In the following case the patient had an attack of infantile paralysis after her cure, resulting in a relapse, with new and more serious developments, which were, however, quickly cured. The patient, a girl of six, seen first on December 11, 1914, had had divergent squint of the left eye for three years, and had worn glasses for two years without benefit – convex 2.50 D. S. for the right eye, and convex 6.00 D. S. combined with convex 1.00 D. C., axis 90, for the left The vision of the right eye with glasses was 12/15 and of the left 12/200. Atropine was prescribed for the right eye for the purpose of partially blinding it and thus encouraging a more nearly proper use of the squinting eye, and the usual methods of securing relaxation, such as shifting, palming, the exercise of the memory, etc., were used. On January 13, 1915, the vision without glasses had improved to 10/70 for the right eye, and 10/50 for the left. On February 6, the vision of the right eye was 10/40 and of the left 10/30. The eyes were apparently straight, and scientific tests showed that both were used at the same time (binocular single vision). On April 17, after about four months’ treatment, the vision of the left eye was normal, and there was binocular single vision at six inches. On May 1 the vision of the left eye was still normal, and whereas at the beginning the patient had been unable to read with it at all, even with glasses, she now read diamond type without glasses at six inches.

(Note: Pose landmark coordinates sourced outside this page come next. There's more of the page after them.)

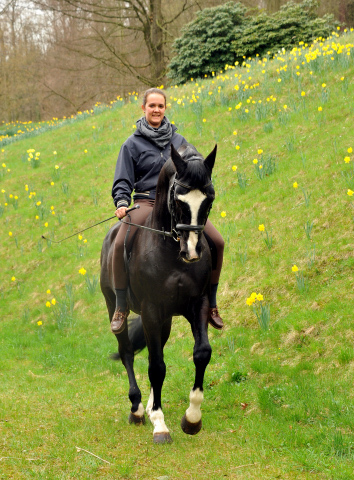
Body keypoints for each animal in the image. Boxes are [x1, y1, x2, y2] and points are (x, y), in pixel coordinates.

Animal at [99, 143, 216, 446]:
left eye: (209, 199)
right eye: (178, 199)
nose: (192, 252)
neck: (171, 252)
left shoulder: (197, 304)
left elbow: (201, 353)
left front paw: (192, 418)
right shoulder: (151, 310)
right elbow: (156, 367)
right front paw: (160, 426)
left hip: (165, 320)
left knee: (156, 349)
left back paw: (151, 407)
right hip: (116, 307)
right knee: (127, 352)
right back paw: (139, 409)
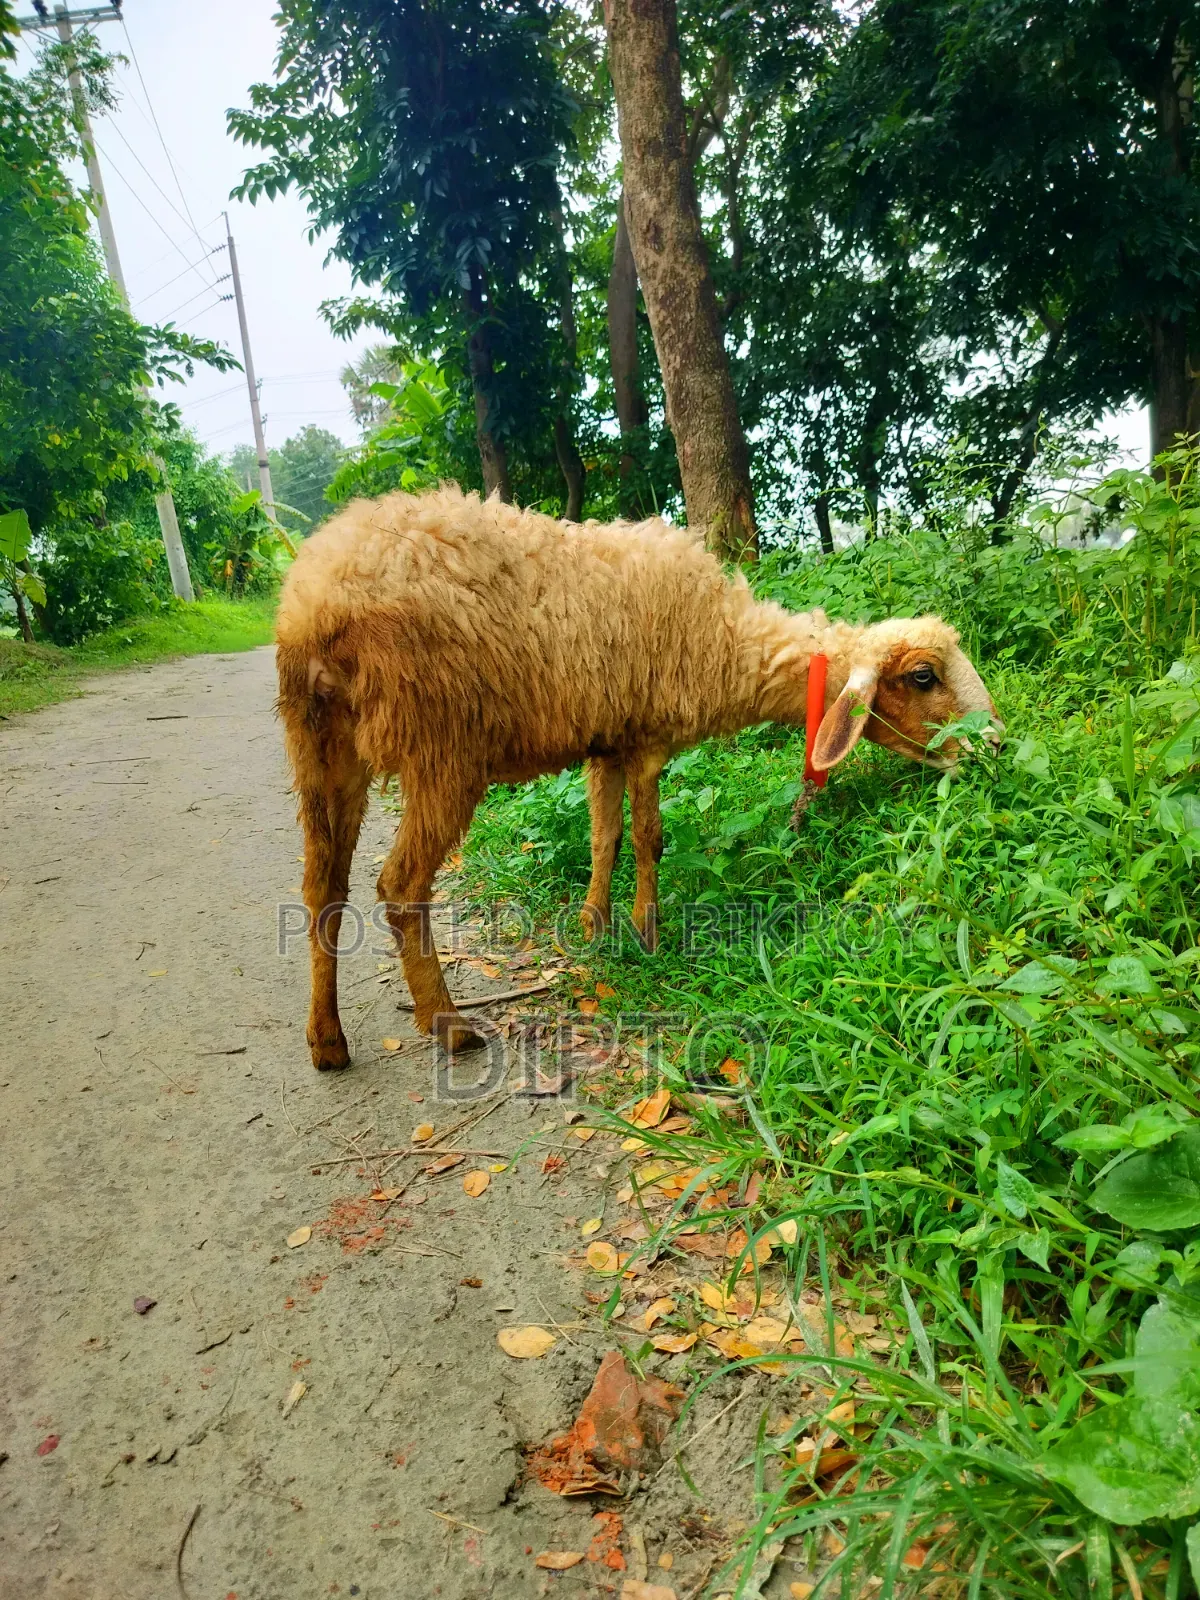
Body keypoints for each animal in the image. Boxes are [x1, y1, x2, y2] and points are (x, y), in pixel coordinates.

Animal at [276, 485, 1000, 1070]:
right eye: (924, 676)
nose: (994, 745)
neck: (727, 641)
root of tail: (315, 602)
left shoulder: (607, 741)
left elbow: (605, 837)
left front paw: (593, 925)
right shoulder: (650, 738)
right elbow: (650, 837)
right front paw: (648, 931)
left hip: (322, 751)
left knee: (322, 889)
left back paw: (326, 1040)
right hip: (440, 748)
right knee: (400, 888)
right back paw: (447, 1025)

On August 16, 1916, the patient had an attack of infantile paralysis which was then epidemic. The sight of both eyes failed, the muscles that turned the eyes in and out were paralyzed, the eyelids twitched, and there was double vision. Various muscles of the head, the left leg and the left arm were also paralyzed. When she left the hospital after five weeks the left eye was turned in, and the vision of both eyes was so poor that she was unable to recognize her mother. Later she developed alternate convergent squint. On November 2 the paralysis in the right eye subsided, and four weeks later that of the left eye began to improve. On November 9 she returned for treatment without any conspicuous squint, but still suffering from double vision, with the images sometimes on the same side and sometimes on opposite sides. On November 23 the eyes were straight and the vision normal.

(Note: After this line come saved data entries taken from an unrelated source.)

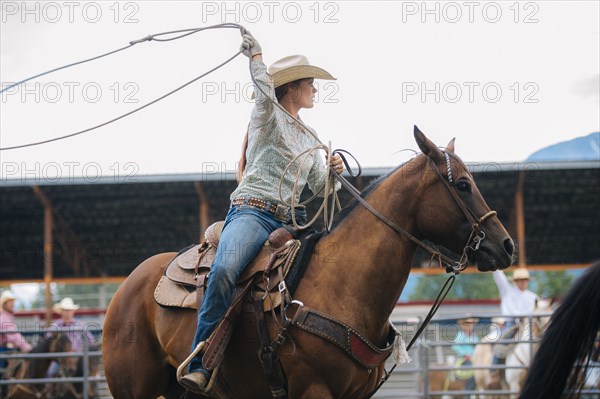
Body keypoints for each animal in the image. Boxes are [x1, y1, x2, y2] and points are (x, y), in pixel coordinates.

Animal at [104, 129, 516, 399]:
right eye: (462, 185)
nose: (507, 245)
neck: (344, 284)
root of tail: (127, 285)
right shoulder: (314, 390)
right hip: (133, 387)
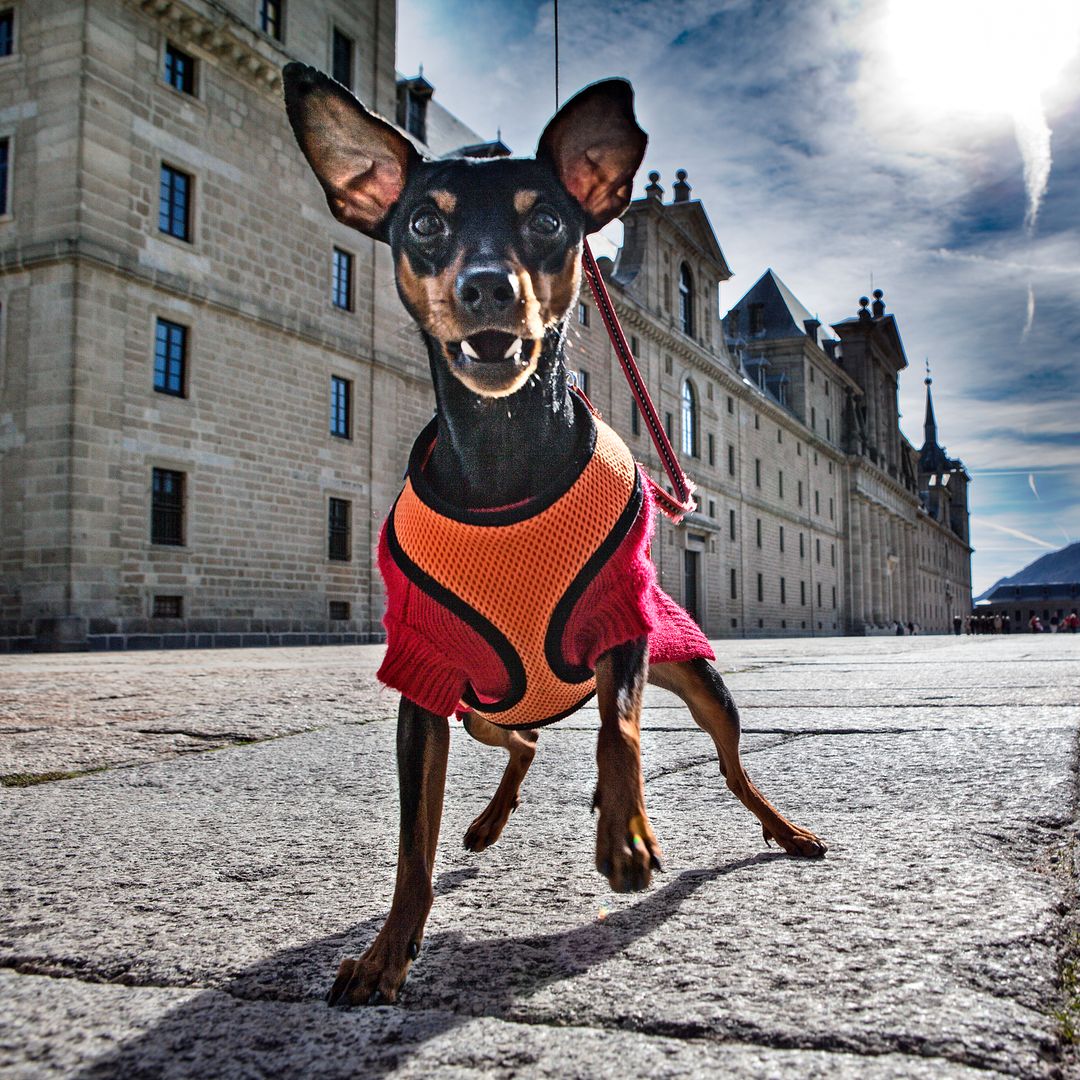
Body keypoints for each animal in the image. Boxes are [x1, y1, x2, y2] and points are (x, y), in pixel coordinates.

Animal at [280, 63, 825, 1006]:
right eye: (423, 222)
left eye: (548, 221)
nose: (487, 288)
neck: (505, 459)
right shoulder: (422, 680)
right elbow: (412, 847)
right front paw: (389, 951)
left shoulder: (620, 623)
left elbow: (621, 734)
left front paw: (627, 836)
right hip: (479, 707)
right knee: (526, 740)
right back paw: (490, 820)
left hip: (704, 683)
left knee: (730, 768)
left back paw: (778, 828)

On July 11, 1918, the eyes were still straight and the vision normal, and there was binocular single vision at six inches. Although atropine had been used in the right eye every day for more than a year, and intermittently for a much longer time, and the pupil was dilated to the maximum, it read fine print without difficulty at six inches, central fixation overcoming the paralyzing effect of the drug. According to the current theory the accommodation should have been completely paralyzed, making near vision quite impossible. The patient also read fine print with the left eye as well as, or better than, with the right eye.
1. Bates: L’education de l’oeil dans líamblyopie ex anopsia, Clin. Opht., Dec. 10, 1912.